Featured Coach: Karl Bovenizer
- Jon Vassallo
- Jan 12, 2023
- 4 min read
Updated: Jan 15, 2023
Each week FAM Features a coach from our community, so we can get to know them and learn from their experiences.

Fast Facts
Name: Karl Bovenizer
From: Ireland Primary Values: Service, Honesty, Communication
Area of Expertise: Entrepreneurs, High Performance
Q&A
Why did you get into coaching? I had a really difficult and stressful relationship with a business partner and coaching really helped me and changed how I viewed the world. So, I decided to learn more and became a certified NLP practitioner. In the midst of my training I had a road to Damascus experience. I loved what I was doing and the changes I was seeing. At that point I felt my reason for being was to help people.
What is your philosophy/style/approach? I believe coaching comes fundamentally down to two things: 1. Listening, really listening, and 2. Asking the right questions. The client knows much more about what they really need and how to get it than I ever will. My job is to facilitate them in getting there, adding in whatever tools may help.
What book had the biggest change in your life and what did you learn from it?
A difficult question as there have probably been a number. I love 'The Prosperous Coach' as it is all about how if we first serve we can do our best for our clients and our self. 'Conversational Intelligence' by Judith Glaser gave me a passion for the use of language in conversations and how it all interacts with our neurobiology giving us insights into building trust. But I just love to read and am always looking for something new to learn from.
Describe your biggest failure and what you learnt from it. Not trusting my self and over complicating everything. I set up my first fulltime coaching practice just before Covid hit, believing it would just happen. When obviously it didn't I started overselling myself, forgetting to serve. Just as I worked that out Covid hit. My chief lessons were to go back to basics, and trust your intuition. Lots of extra tools can help, but you need to trust your instincts first. Don't try to put clients in a box. Coach first, tools second. Oh, and I got a coach!
Describe your biggest success and how you achieved it. When I completed my NLP training, I did a technique where I visualised presenting a program to a business on communication and moving them forward. I put this visualisation two years away. In eighteen months I was running a program for a major law firm who wanted to change direction. Visualisation lets your subconscious know where you want to be. I still had to put the work in, but I saw all the opportunities I otherwise wouldn't have.

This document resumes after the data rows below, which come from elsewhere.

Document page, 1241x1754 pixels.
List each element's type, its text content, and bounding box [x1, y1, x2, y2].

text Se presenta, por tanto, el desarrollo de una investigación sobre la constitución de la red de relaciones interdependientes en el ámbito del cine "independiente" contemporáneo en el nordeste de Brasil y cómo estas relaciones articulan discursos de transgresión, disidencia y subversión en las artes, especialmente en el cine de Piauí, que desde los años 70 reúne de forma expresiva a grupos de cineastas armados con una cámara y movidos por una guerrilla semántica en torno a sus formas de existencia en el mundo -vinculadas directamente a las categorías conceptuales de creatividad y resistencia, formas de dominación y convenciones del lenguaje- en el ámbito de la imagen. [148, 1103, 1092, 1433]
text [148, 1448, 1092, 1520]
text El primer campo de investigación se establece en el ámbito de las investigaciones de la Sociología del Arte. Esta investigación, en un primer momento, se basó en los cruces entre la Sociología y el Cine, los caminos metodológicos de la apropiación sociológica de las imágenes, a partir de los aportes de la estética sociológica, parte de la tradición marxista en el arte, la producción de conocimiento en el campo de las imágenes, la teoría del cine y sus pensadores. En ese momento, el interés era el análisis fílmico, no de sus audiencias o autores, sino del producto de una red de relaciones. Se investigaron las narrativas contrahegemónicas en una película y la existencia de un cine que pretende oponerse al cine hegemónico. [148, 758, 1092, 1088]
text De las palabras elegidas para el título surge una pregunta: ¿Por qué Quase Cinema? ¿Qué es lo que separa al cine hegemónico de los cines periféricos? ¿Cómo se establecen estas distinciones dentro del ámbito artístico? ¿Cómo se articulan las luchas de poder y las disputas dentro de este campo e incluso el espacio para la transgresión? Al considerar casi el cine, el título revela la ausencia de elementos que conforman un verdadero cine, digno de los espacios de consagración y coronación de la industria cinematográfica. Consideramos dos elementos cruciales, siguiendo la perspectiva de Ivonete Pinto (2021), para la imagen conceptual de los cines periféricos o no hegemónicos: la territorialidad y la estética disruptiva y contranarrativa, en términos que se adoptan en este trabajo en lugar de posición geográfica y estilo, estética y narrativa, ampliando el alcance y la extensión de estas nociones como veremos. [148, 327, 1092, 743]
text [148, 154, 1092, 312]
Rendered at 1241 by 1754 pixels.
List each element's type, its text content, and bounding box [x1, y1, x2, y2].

What’s one piece of advice you think everyone should follow?
There is no such thing as failure, only feedback. Look back and learn from everything.
How do you handle stress? Better than I used to! Seeing lessons in everything helps. But primarily, being aware that we operate from an inside out direction is how I manage most issues. When you realise that most of your pain and stress comes from how you think about a 'thing' rather than the 'thing' itself, life gets a lot easier.
How do you prioritise and manage your time?
Have a plan, break in down into steps, then break them down into steps. Always remember to build self care into any plan. With direction it is much easier to drive the brain forward.
How do you stay healthy?
Meditation, Yoga, countryside. Eat in moderation.
What does happiness mean to you?
My family being looked after and where they want to. Being with the right people and enjoying what I do for the majority of the time.
What does success look like to you? Seeing people I'm with -work or social - getting what they want out of life with some help from me. Being able to live in the moment with what I've got. I have no desire for mega wealth, but financial success for me is to be able to do the nice things in life without having to worry about money.
Describe your future self. Helping more people making both them and I successful. I envisage having a holistic coaching retreat in the West of Ireland on the coast. A retreat there will encompass 1-1 coaching, yoga and meditation sessions, fine food cooked by a top quality chef and walks / horse riding in the amazing and spiritual countryside. That would allow me to serve all parts of my client needs.
What are some of your core beliefs/guiding principles?
I think service is number one. I look for that in myself, but also in those I work with. It is important to put people first, not profit. But the amazing thing is, if you do that, profit will follow - allowing you to do even more for your people. You've also got to love and believe in the people you work with, you are their champion
Describe the best transformation you witnessed in someone. I worked with a lawyer in his own successful firm who was trying to change the way he did business. He was a hyper intelligent person who always had 101 ideas going around in his head but could never act on them. He was also a very tough and angry boss. He turned completely around, started working with his staff and co-creating rather than yelling at them, managed his ideas better, and actually started to look towards more service based work.
Thanks for sharing your journey, Karl! I really like the visualization technique and how you describe it as setting up the subconscious. Sometimes manifestation work seems vague and esoteric to many learners, but when we understand that it’s just basic psychology and we’re simply planting seeds in the subconscious mind to allow for the results we eventually want, it becomes a lot easier to trust in the process.